The Jewish-American journal Forward offers us some perspective:
Few — if any — new Yiddish books published outside of the Hasidic world sell 1,000 copies in a year, let alone in 48 hours. Most new Yiddish books for adults are either self-published by their authors or released by one of two Israeli Yiddish publishers in modest editions of several dozen to several hundred. Authors organize their own publicity and sell their books largely by word of mouth among a small community of readers. Although some contemporary Yiddish fiction receives stellar reviews and literary awards, the small audience means that the industry goal, financially speaking, is breaking even, not making a living.
Enter the first Yiddish translation of the first Harry Potter novel, translated by Arun Viswanath and published not in Israel but in Sweden, by Niklas Olniansky, that sold out almost overnight.
For a Yiddish publisher in 2020, that’s a sales number that’s almost magical.
Niklas Olniansky typically prints about 500 copies of his books, which range from simple board books that teach vocabulary to bilingual Swedish and Yiddish storybooks to novels for older children. Olniansky Tekst, receives support from the Swedish government; in Sweden, Yiddish is an official minority language.

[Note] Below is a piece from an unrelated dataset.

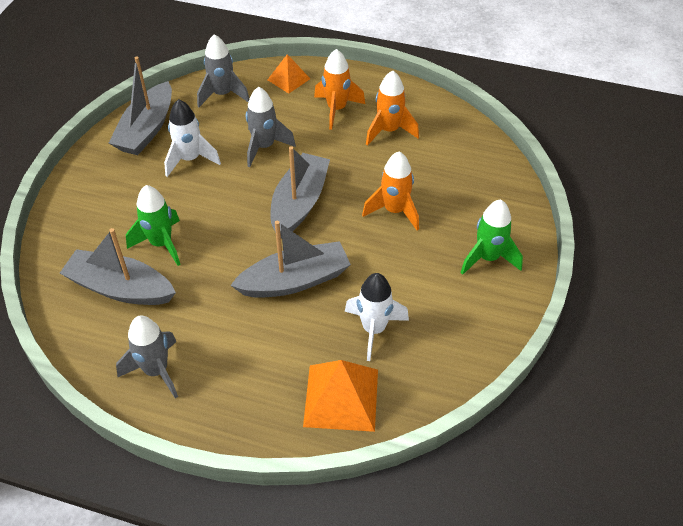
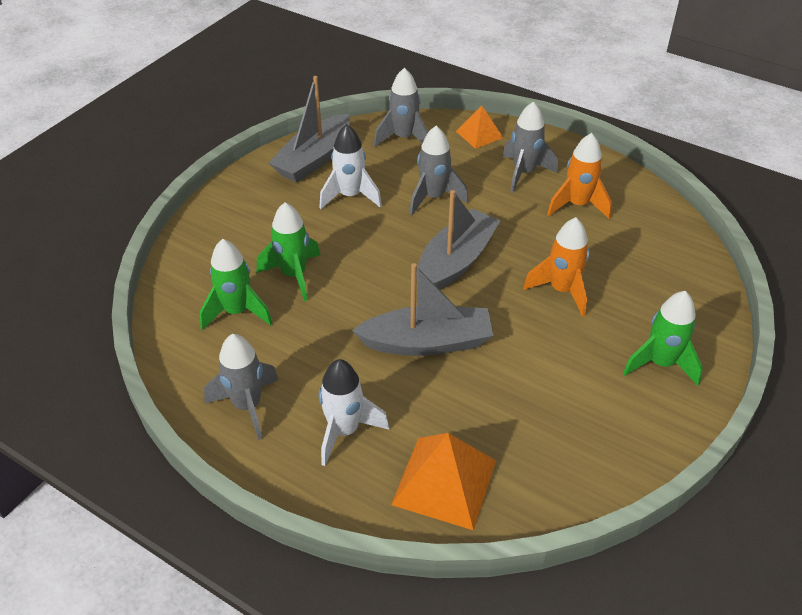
camera: 15 degrees right, 5 degrees down
grey boat [60,228,176,305] -> green rocket [200,239,272,330]
orange rocket [314,49,365,130] -> grey rocket [502,102,558,193]
white rocket [345,273,409,361] -> white rocket moved to [319,359,389,466]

Such minor languages are ideally positioned to benefit from digital publishing as this decade unfolds – without the costs of physical production, warehousing and distribution these languages can enjoy a new lease of life globally, and we see a hint of the possibilities with the small print run that was the first edition of the Yiddish Harry Potter book.
Forward quotes Olniansky:
It’s crazy, it’s hard to believe. We thought that we wouldn’t be able to sell more than 1,000 copies of a non-Hasidic book,
So far copies have been ordered in the United States, Israel, Poland, Sweden, Morocco, Australia and China … Some of the people on social media who said they had purchased a copy are current or former Yiddish-language students. But native Yiddish speakers also appear, based on social media posts, to be a key group among those who purchased copies. And collectors who buy new translations of beloved books even if they can’t read them, a couple of whom have mentioned their purchase of the book on Twitter, are a third audience.
With a hat-tip to ActuaLitté, which led me to this story.
But this story is important not just for the enjoyment Yiddish readers will get as the Harry Potter titles became accessible, but as a lesson for what is possible in any language.
The success of the Yiddish print run, while exactly that – a print run – has digital at its heart, because without digital these readers around the world rushing to order these books would have no idea they existed.
It’s not clear if a digital edition exists. I suspect not, which would on the one hand be quite understandable, and on the other a missed opportunity.
Because on the one hand we have Yiddish, a language that pretty much no ebook retailer welcomes.
And on the other hand we have Forward, the very journal that brought us this story.
Let me end this post with this observation.
Forward, the Jewish-American journal, last year abandoned its print edition with its 17,000 subscribers as uneconomical, and instead focused on building its digital subscriber base, which in January 2019 was already over 2 million.
The lessons are clear for publishers whatever language they might work in.